Now do all that you just did up front to the rear of the bike. When you are done park your bike next to a wall & stand up a little on the footpegs & while balancing the bike bounce the bike's suspension up & down. It helps if a friend watches this. You want the bike's front suspension to bounce down & come up at the same rate & in unison with the rear. Dial in more compression damping to the side that is bouncing down faster than the other & the same with rebound damping. Ask your friend for input as I have found this is helpful. Then take the bike for a ride down a street with little traffic that you know has some bigger bumps/dips in it. Ride over these bumps & pay attention to what the front & rear suspension are doing. You want them to be in sync so that if you are riding hard over a series of bumps the front & rear will go up & down together & setting the suspension up that way will keep the bike under control. Also bouncing up & down on the pegs as you ride down a quiet street with a smooth surface to double check your work is a good idea.
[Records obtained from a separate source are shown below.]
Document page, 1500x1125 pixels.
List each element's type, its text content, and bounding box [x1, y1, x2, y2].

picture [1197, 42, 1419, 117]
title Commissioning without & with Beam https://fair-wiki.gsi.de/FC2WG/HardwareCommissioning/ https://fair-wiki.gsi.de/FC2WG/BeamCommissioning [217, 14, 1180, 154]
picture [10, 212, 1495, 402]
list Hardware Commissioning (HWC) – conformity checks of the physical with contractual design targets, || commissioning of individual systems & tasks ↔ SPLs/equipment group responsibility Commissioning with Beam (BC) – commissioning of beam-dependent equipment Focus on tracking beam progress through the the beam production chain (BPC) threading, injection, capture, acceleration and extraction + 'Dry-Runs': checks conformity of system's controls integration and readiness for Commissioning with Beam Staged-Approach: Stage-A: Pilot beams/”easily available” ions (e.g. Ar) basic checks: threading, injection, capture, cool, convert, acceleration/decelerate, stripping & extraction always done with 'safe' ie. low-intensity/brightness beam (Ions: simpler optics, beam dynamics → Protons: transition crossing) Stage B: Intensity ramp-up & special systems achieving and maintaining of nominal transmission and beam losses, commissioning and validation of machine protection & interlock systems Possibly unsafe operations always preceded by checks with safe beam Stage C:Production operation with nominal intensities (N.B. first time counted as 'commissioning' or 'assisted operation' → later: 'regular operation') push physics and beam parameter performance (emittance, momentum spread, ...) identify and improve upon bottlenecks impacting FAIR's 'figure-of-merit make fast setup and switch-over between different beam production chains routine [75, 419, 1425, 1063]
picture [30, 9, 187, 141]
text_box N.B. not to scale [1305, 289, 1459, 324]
Checking & setting rider's sag will take you about an hour and a half, doing the comp & rebound stuff about the same or possibly a little longer. I have ridden a poorly set-up TLS on a race track several times before I started learning these things rather slowly. The difference between a nicely set up bike & one that is just the way it was sold stock several years after it was released is truly amazing. It’s like they are 2 different bikes. I have ridden a few friends/members bike's at street speeds that scared me. I cannot imagine what it would be like trying to ride them fast & around corners at speeds way slower than that found on most tracks. Makes you wonder?